The UV 120 and/or LARS 10, 110 is configured for operation in and inspection of Hazardous Area settings, such as predefined, specified Hazardous Area Equipment.

Here, the system comprising the LARS 10, 110 and the UV 120, is configured to access a confined setting, in the form of an enclosed space here, such as one or more of: an internal tank, a chamber, a vessel, a container; a storage container; a tank; a pressure tank; a vessel interior; a hull or portion thereof; a compartment; a hold; a cargo store; a space defined by or divided by one or more bulkheads, or the like.

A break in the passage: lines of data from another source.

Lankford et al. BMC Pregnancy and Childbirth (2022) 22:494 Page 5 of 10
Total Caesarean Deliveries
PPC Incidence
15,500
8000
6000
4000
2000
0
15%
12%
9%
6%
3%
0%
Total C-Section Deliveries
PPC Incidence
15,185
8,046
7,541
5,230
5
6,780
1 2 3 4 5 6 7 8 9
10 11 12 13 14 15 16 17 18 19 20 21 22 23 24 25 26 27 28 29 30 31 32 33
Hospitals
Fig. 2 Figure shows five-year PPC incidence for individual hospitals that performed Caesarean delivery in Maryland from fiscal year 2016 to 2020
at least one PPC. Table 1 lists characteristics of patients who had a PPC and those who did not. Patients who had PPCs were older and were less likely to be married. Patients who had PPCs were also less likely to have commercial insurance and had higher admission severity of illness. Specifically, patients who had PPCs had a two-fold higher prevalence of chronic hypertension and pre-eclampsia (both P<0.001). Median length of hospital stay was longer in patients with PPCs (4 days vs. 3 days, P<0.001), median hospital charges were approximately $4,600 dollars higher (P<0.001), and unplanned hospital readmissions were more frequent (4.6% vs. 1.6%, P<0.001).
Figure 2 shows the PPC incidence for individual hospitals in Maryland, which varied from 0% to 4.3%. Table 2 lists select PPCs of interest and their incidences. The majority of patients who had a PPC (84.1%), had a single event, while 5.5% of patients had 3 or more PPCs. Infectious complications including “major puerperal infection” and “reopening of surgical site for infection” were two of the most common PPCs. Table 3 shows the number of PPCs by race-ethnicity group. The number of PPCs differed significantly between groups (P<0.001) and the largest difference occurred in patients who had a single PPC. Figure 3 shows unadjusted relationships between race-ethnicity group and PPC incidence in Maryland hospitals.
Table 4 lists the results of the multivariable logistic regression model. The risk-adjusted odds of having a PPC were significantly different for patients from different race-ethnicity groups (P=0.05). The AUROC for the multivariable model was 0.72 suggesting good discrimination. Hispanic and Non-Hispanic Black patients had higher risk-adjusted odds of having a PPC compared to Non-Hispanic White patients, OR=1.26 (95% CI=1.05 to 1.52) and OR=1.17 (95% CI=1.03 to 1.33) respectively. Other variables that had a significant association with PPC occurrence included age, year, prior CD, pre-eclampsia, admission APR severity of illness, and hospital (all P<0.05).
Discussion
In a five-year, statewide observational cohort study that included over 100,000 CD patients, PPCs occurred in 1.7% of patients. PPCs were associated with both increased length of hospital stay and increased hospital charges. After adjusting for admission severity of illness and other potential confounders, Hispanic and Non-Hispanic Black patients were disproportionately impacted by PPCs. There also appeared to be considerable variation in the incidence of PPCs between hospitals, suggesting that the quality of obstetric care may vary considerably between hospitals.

It will be appreciated that embodiments of the present invention can be realised in the form of hardware, software or a combination of hardware and software. Any such software may be stored in the form of volatile or non-volatile storage such as, for example, a storage device like a ROM, whether erasable or rewritable or not, or in the form of memory such as, for example, RAM, memory chips, device or integrated circuits or on an optically or magnetically readable medium such as, for example, a CD, DVD, magnetic disk or magnetic tape. It will be appreciated that the storage devices and storage media are embodiments of machine-readable storage that are suitable for storing a program or programs that, when executed, implement embodiments of the present invention. Accordingly, embodiments provide a program comprising code for implementing a system or method as disclosed in any aspect, example, claim or embodiment of this disclosure, and a machine-readable storage storing such a program. Still further, embodiments of the present disclosure may be conveyed electronically via any medium such as a communication signal carried over a wired or wireless connection and embodiments suitably encompass the same.

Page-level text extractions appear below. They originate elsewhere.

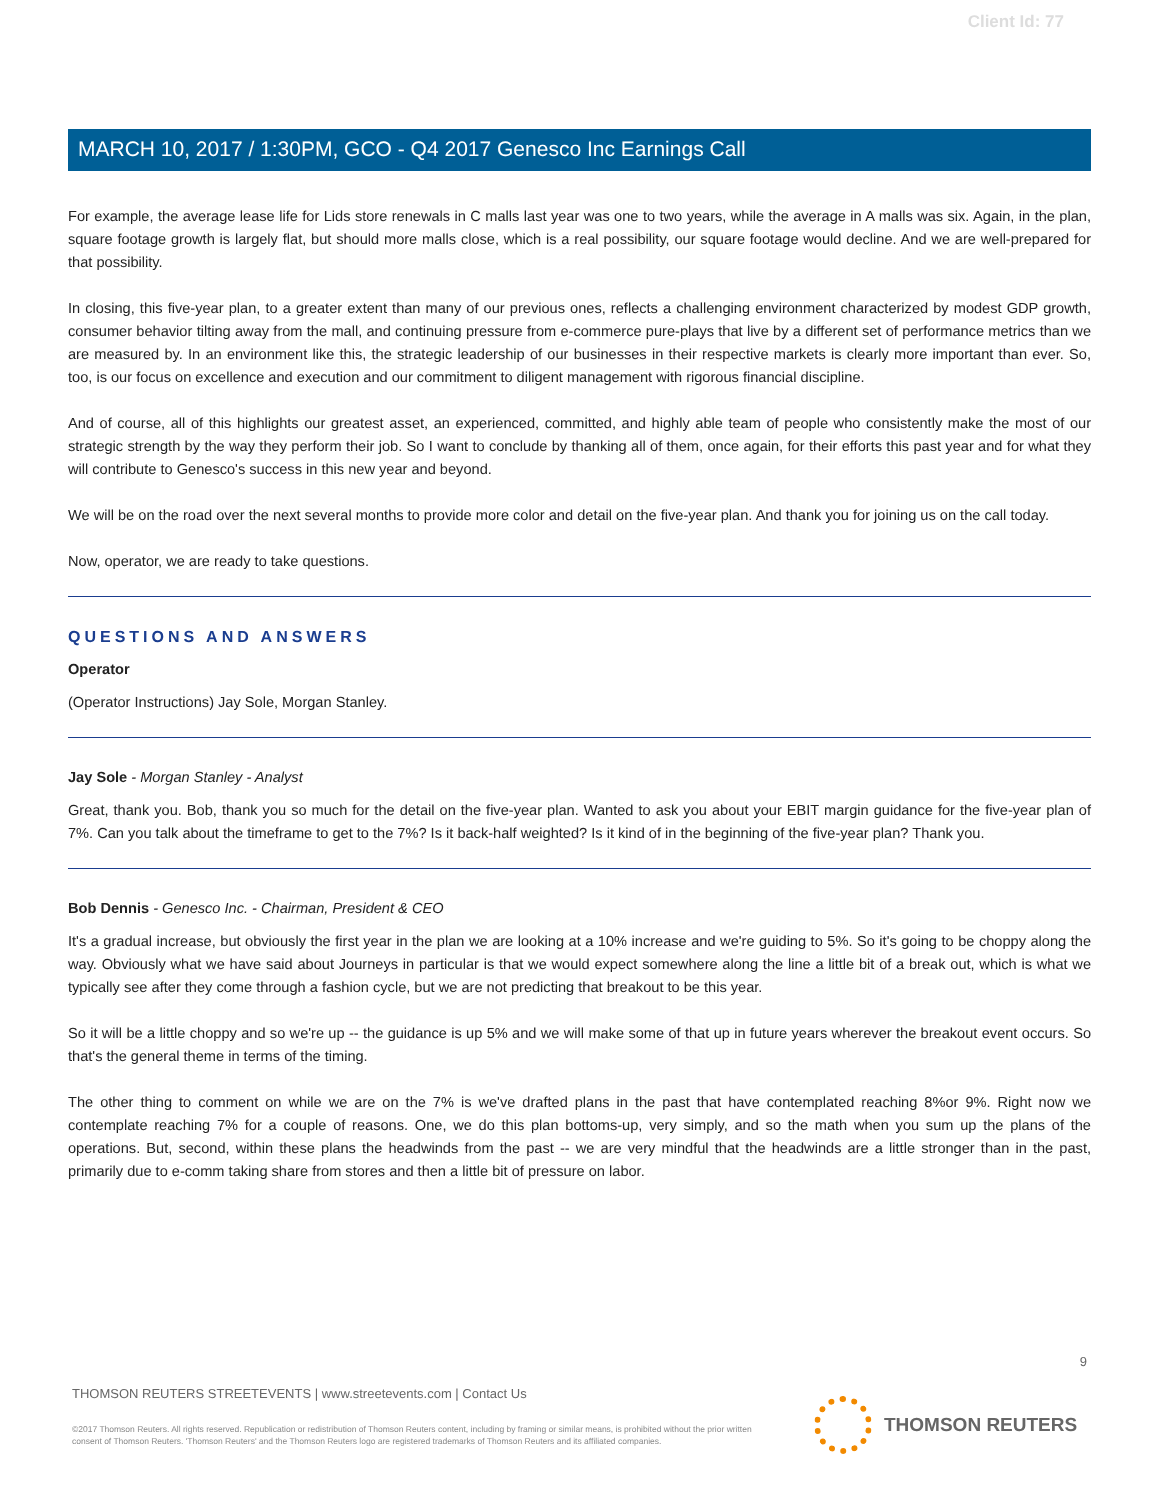Client Id: 77
MARCH 10, 2017 / 1:30PM, GCO - Q4 2017 Genesco Inc Earnings Call
For example, the average lease life for Lids store renewals in C malls last year was one to two years, while the average in A malls was six. Again, in the plan, square footage growth is largely flat, but should more malls close, which is a real possibility, our square footage would decline. And we are well-prepared for that possibility.
In closing, this five-year plan, to a greater extent than many of our previous ones, reflects a challenging environment characterized by modest GDP growth, consumer behavior tilting away from the mall, and continuing pressure from e-commerce pure-plays that live by a different set of performance metrics than we are measured by. In an environment like this, the strategic leadership of our businesses in their respective markets is clearly more important than ever. So, too, is our focus on excellence and execution and our commitment to diligent management with rigorous financial discipline.
And of course, all of this highlights our greatest asset, an experienced, committed, and highly able team of people who consistently make the most of our strategic strength by the way they perform their job. So I want to conclude by thanking all of them, once again, for their efforts this past year and for what they will contribute to Genesco's success in this new year and beyond.
We will be on the road over the next several months to provide more color and detail on the five-year plan. And thank you for joining us on the call today.
Now, operator, we are ready to take questions.
QUESTIONS AND ANSWERS
Operator
(Operator Instructions) Jay Sole, Morgan Stanley.
Jay Sole - Morgan Stanley - Analyst
Great, thank you. Bob, thank you so much for the detail on the five-year plan. Wanted to ask you about your EBIT margin guidance for the five-year plan of 7%. Can you talk about the timeframe to get to the 7%? Is it back-half weighted? Is it kind of in the beginning of the five-year plan? Thank you.
Bob Dennis - Genesco Inc. - Chairman, President & CEO
It's a gradual increase, but obviously the first year in the plan we are looking at a 10% increase and we're guiding to 5%. So it's going to be choppy along the way. Obviously what we have said about Journeys in particular is that we would expect somewhere along the line a little bit of a break out, which is what we typically see after they come through a fashion cycle, but we are not predicting that breakout to be this year.
So it will be a little choppy and so we're up -- the guidance is up 5% and we will make some of that up in future years wherever the breakout event occurs. So that's the general theme in terms of the timing.
The other thing to comment on while we are on the 7% is we've drafted plans in the past that have contemplated reaching 8%or 9%. Right now we contemplate reaching 7% for a couple of reasons. One, we do this plan bottoms-up, very simply, and so the math when you sum up the plans of the operations. But, second, within these plans the headwinds from the past -- we are very mindful that the headwinds are a little stronger than in the past, primarily due to e-comm taking share from stores and then a little bit of pressure on labor.
9
THOMSON REUTERS STREETEVENTS | www.streetevents.com | Contact Us
©2017 Thomson Reuters. All rights reserved. Republication or redistribution of Thomson Reuters content, including by framing or similar means, is prohibited without the prior written consent of Thomson Reuters. 'Thomson Reuters' and the Thomson Reuters logo are registered trademarks of Thomson Reuters and its affiliated companies.
THOMSON REUTERS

All of the features disclosed in this specification (including any accompanying claims, abstract and drawings), and/or all of the steps of any method or process so disclosed, may be combined in any combination, except combinations where at least some of such features and/or steps are mutually exclusive.

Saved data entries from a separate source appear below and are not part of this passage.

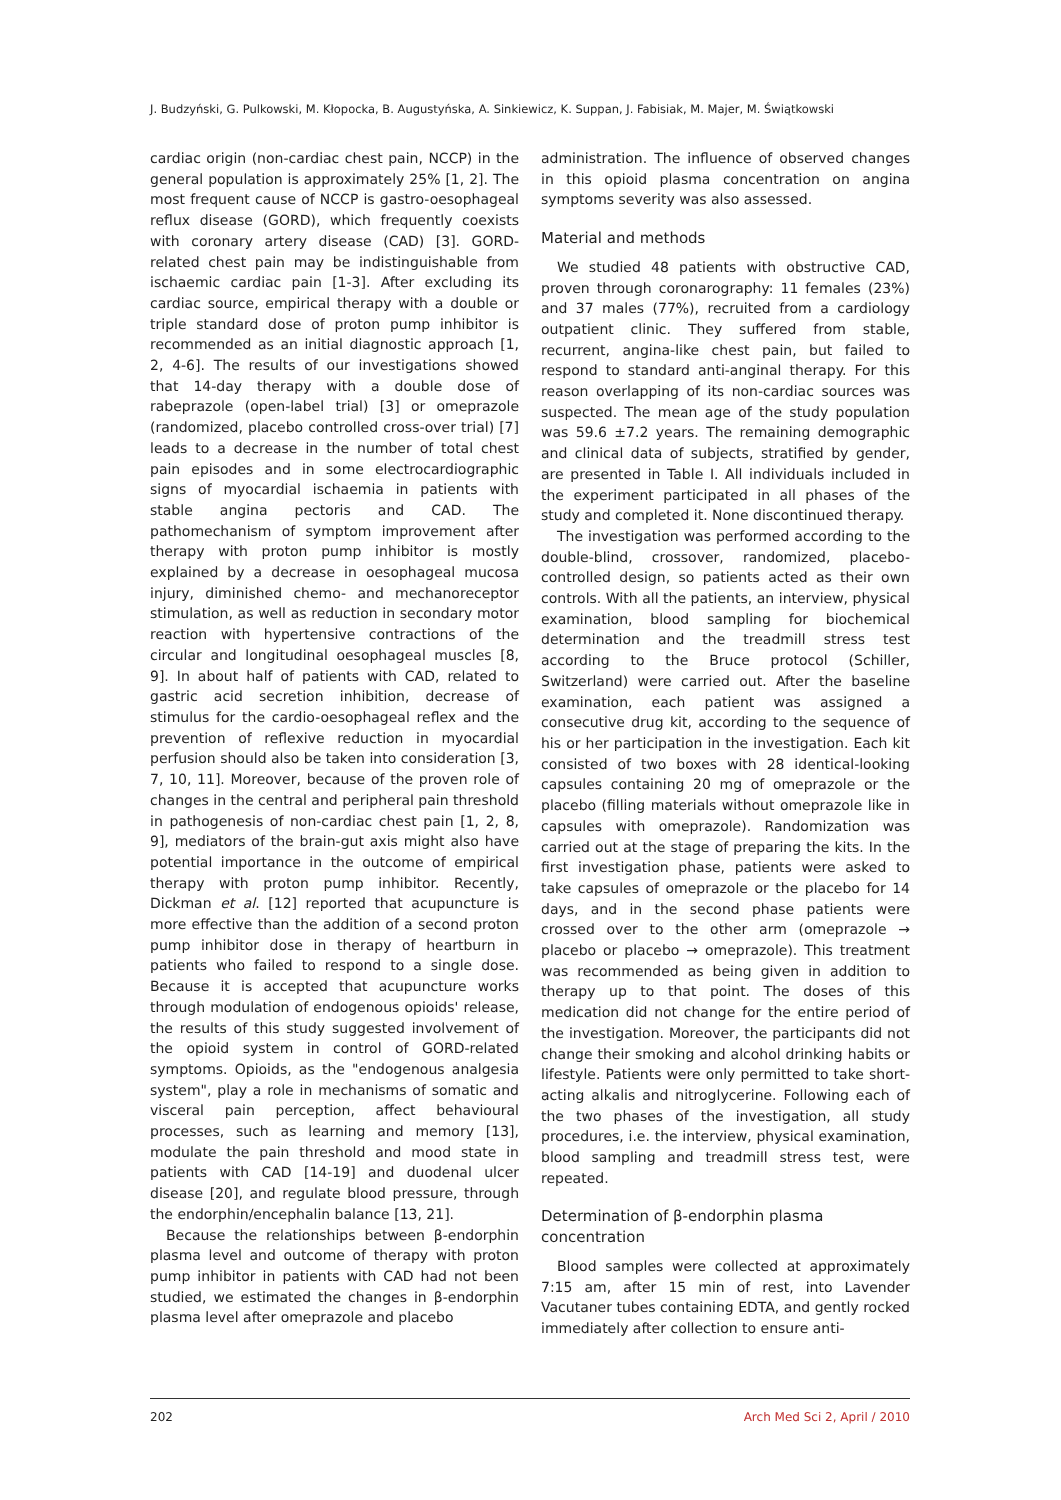J. Budzyński, G. Pulkowski, M. Kłopocka, B. Augustyńska, A. Sinkiewicz, K. Suppan, J. Fabisiak, M. Majer, M. Świątkowski
cardiac origin (non-cardiac chest pain, NCCP) in the general population is approximately 25% [1, 2]. The most frequent cause of NCCP is gastro-oesophageal reflux disease (GORD), which frequently coexists with coronary artery disease (CAD) [3]. GORD-related chest pain may be indistinguishable from ischaemic cardiac pain [1-3]. After excluding its cardiac source, empirical therapy with a double or triple standard dose of proton pump inhibitor is recommended as an initial diagnostic approach [1, 2, 4-6]. The results of our investigations showed that 14-day therapy with a double dose of rabeprazole (open-label trial) [3] or omeprazole (randomized, placebo controlled cross-over trial) [7] leads to a decrease in the number of total chest pain episodes and in some electrocardiographic signs of myocardial ischaemia in patients with stable angina pectoris and CAD. The pathomechanism of symptom improvement after therapy with proton pump inhibitor is mostly explained by a decrease in oesophageal mucosa injury, diminished chemo- and mechanoreceptor stimulation, as well as reduction in secondary motor reaction with hypertensive contractions of the circular and longitudinal oesophageal muscles [8, 9]. In about half of patients with CAD, related to gastric acid secretion inhibition, decrease of stimulus for the cardio-oesophageal reflex and the prevention of reflexive reduction in myocardial perfusion should also be taken into consideration [3, 7, 10, 11]. Moreover, because of the proven role of changes in the central and peripheral pain threshold in pathogenesis of non-cardiac chest pain [1, 2, 8, 9], mediators of the brain-gut axis might also have potential importance in the outcome of empirical therapy with proton pump inhibitor. Recently, Dickman et al. [12] reported that acupuncture is more effective than the addition of a second proton pump inhibitor dose in therapy of heartburn in patients who failed to respond to a single dose. Because it is accepted that acupuncture works through modulation of endogenous opioids' release, the results of this study suggested involvement of the opioid system in control of GORD-related symptoms. Opioids, as the "endogenous analgesia system", play a role in mechanisms of somatic and visceral pain perception, affect behavioural processes, such as learning and memory [13], modulate the pain threshold and mood state in patients with CAD [14-19] and duodenal ulcer disease [20], and regulate blood pressure, through the endorphin/encephalin balance [13, 21].
Because the relationships between β-endorphin plasma level and outcome of therapy with proton pump inhibitor in patients with CAD had not been studied, we estimated the changes in β-endorphin plasma level after omeprazole and placebo
administration. The influence of observed changes in this opioid plasma concentration on angina symptoms severity was also assessed.
Material and methods
We studied 48 patients with obstructive CAD, proven through coronarography: 11 females (23%) and 37 males (77%), recruited from a cardiology outpatient clinic. They suffered from stable, recurrent, angina-like chest pain, but failed to respond to standard anti-anginal therapy. For this reason overlapping of its non-cardiac sources was suspected. The mean age of the study population was 59.6 ±7.2 years. The remaining demographic and clinical data of subjects, stratified by gender, are presented in Table I. All individuals included in the experiment participated in all phases of the study and completed it. None discontinued therapy.
The investigation was performed according to the double-blind, crossover, randomized, placebo-controlled design, so patients acted as their own controls. With all the patients, an interview, physical examination, blood sampling for biochemical determination and the treadmill stress test according to the Bruce protocol (Schiller, Switzerland) were carried out. After the baseline examination, each patient was assigned a consecutive drug kit, according to the sequence of his or her participation in the investigation. Each kit consisted of two boxes with 28 identical-looking capsules containing 20 mg of omeprazole or the placebo (filling materials without omeprazole like in capsules with omeprazole). Randomization was carried out at the stage of preparing the kits. In the first investigation phase, patients were asked to take capsules of omeprazole or the placebo for 14 days, and in the second phase patients were crossed over to the other arm (omeprazole → placebo or placebo → omeprazole). This treatment was recommended as being given in addition to therapy up to that point. The doses of this medication did not change for the entire period of the investigation. Moreover, the participants did not change their smoking and alcohol drinking habits or lifestyle. Patients were only permitted to take short-acting alkalis and nitroglycerine. Following each of the two phases of the investigation, all study procedures, i.e. the interview, physical examination, blood sampling and treadmill stress test, were repeated.
Determination of β-endorphin plasma concentration
Blood samples were collected at approximately 7:15 am, after 15 min of rest, into Lavender Vacutaner tubes containing EDTA, and gently rocked immediately after collection to ensure anti-
202 Arch Med Sci 2, April / 2010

Each feature disclosed in this specification (including any accompanying claims, abstract and drawings), may be replaced by alternative features serving the same, equivalent or similar purpose, unless expressly stated otherwise. Thus, unless expressly stated otherwise, each feature disclosed is one example only of a generic series of equivalent or similar features. The invention is not restricted to the details of any foregoing embodiments. The invention extends to any novel one, or any novel combination, of the features disclosed in this specification (including any accompanying claims, abstract and drawings), or to any novel one, or any novel combination, of the steps of any method or process so disclosed. The claims should not be construed to cover merely the foregoing embodiments, but also any embodiments which fall within the scope of the claims, including with equivalence.